Opposition und Grüne kritisieren Ablehnung des Bürgergelds

Eine Lösung im Streit um das Bürgergeld soll nach dem Scheitern im Bundesrat der Vermittlungsausschuss bringen. In Schleswig-Holstein bekommt die CDU breite Kritik aus dem Landtag für ihre Haltung.
Thomas Losse-Müller, Fraktionsvorsitzender der SPD in Schleswig-Holstein. © Christian Charisius/dpa/Archivbild

Die Ablehnung des Bürgergelds im Bundesrat ist in Schleswig-Holstein auf Kritik der Opposition und des CDU-Koalitionspartners Grüne gestoßen. «Die Ablehnung des Bürgergeldes im Bundesrat durch Schwarz-Grün zeigt, das Soziale hat keine Stimme in dieser Regierung», teilte der Vorsitzende der SPD-Fraktion im Landtag, Thomas Losse-Müller, nach der Abstimmung am Montag mit. Damit blockiere die Landesregierung in der aktuellen Krise eine Entlastung für Menschen mit besonders wenig Einkommen.

Der sozialpolitische Sprecher der FDP-Landtagsfraktion, Heiner Garg, bedauerte, dass auch Schleswig-Holstein sich daran beteiligt habe, dass das Bürgergeld nicht die nötige Zustimmung im Bundesrat erhalten habe. Der Gesetzesentwurf der Bundesregierung enthalte eine Reihe positiver Elemente, darunter erhöhte Regelsätze, bessere Hinzuverdienstregeln und stärkere Förderung von Qualifikationen und Berufsabschlüssen. «Im Sinne der Millionen leistungsberechtigten Menschen erwarte ich gerade in dieser Situation ein zügiges und konstruktives Vermittlungsausschussverfahren.»
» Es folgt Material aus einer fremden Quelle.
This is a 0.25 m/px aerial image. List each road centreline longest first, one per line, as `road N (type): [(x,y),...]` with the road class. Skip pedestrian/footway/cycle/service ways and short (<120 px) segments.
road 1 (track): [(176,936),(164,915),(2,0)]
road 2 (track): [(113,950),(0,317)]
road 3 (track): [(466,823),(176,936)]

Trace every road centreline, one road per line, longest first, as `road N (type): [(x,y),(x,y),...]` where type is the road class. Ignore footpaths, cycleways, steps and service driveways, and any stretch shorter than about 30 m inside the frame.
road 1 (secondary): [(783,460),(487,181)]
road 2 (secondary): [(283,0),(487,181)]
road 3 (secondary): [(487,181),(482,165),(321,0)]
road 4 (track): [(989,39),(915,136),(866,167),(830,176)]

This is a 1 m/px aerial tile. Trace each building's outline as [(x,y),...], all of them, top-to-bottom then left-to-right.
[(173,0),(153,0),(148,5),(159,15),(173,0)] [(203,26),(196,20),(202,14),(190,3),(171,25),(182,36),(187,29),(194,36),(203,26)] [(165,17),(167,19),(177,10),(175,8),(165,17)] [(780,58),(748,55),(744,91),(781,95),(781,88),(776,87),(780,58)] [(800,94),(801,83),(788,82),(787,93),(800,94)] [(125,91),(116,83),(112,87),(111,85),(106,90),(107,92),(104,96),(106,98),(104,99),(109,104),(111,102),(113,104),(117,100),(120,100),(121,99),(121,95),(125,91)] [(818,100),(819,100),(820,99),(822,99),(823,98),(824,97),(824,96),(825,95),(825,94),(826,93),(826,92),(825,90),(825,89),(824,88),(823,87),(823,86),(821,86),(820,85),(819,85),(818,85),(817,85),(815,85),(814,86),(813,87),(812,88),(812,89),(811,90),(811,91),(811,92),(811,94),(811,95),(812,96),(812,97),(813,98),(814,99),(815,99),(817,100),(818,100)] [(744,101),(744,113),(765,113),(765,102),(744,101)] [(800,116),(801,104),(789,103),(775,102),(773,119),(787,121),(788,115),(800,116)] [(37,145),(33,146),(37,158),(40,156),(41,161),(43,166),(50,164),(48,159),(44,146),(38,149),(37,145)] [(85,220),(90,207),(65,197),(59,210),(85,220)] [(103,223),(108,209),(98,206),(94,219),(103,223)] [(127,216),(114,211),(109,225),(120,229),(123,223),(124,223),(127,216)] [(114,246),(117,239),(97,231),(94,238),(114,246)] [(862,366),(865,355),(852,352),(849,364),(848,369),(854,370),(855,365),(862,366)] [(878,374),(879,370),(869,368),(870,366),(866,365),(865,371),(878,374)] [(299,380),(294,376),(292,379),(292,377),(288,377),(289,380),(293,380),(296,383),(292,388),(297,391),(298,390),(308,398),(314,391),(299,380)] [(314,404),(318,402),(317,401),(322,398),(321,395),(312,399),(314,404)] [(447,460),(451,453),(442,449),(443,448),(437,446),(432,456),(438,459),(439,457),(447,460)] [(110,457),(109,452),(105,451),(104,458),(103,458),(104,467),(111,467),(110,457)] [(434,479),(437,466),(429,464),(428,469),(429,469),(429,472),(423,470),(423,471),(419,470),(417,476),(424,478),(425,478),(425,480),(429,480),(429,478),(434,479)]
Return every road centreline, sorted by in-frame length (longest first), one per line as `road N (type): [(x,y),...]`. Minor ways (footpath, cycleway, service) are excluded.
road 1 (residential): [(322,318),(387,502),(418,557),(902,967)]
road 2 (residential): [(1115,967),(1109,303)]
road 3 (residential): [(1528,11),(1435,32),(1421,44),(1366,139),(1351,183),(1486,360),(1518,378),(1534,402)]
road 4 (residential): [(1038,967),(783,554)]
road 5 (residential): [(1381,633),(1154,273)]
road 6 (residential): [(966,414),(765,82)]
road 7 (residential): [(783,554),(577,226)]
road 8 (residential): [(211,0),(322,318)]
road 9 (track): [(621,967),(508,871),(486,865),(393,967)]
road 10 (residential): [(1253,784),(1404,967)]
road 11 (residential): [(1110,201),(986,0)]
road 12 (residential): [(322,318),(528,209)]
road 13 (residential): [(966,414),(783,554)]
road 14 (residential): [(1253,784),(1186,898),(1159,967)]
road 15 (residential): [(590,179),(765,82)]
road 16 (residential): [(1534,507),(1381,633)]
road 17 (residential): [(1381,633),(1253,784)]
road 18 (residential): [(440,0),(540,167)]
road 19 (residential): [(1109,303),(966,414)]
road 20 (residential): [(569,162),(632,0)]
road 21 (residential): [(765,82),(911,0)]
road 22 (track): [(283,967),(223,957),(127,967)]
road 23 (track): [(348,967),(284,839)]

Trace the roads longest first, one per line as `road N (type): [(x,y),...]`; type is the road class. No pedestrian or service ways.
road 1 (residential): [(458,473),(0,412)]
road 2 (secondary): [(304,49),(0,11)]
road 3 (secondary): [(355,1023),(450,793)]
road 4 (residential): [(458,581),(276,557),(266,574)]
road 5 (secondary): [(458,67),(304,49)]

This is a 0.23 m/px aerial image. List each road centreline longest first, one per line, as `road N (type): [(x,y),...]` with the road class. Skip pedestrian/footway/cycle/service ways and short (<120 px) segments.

Für den SSW kritisierte der Abgeordnete Christian Dirschauer, die CDU-geführten Länder spielten die Armen gegen die Ärmsten aus. «Das ist unanständig und trägt lediglich dazu bei, die gesellschaftliche Spaltung weiter voran zu treiben.» Das Bürgergeld sei nötig, auch wenn es in der Höhe immer noch nicht ausreichend sei. Aus Sicht des SSW gehörten Sanktionen ganz abgeschafft.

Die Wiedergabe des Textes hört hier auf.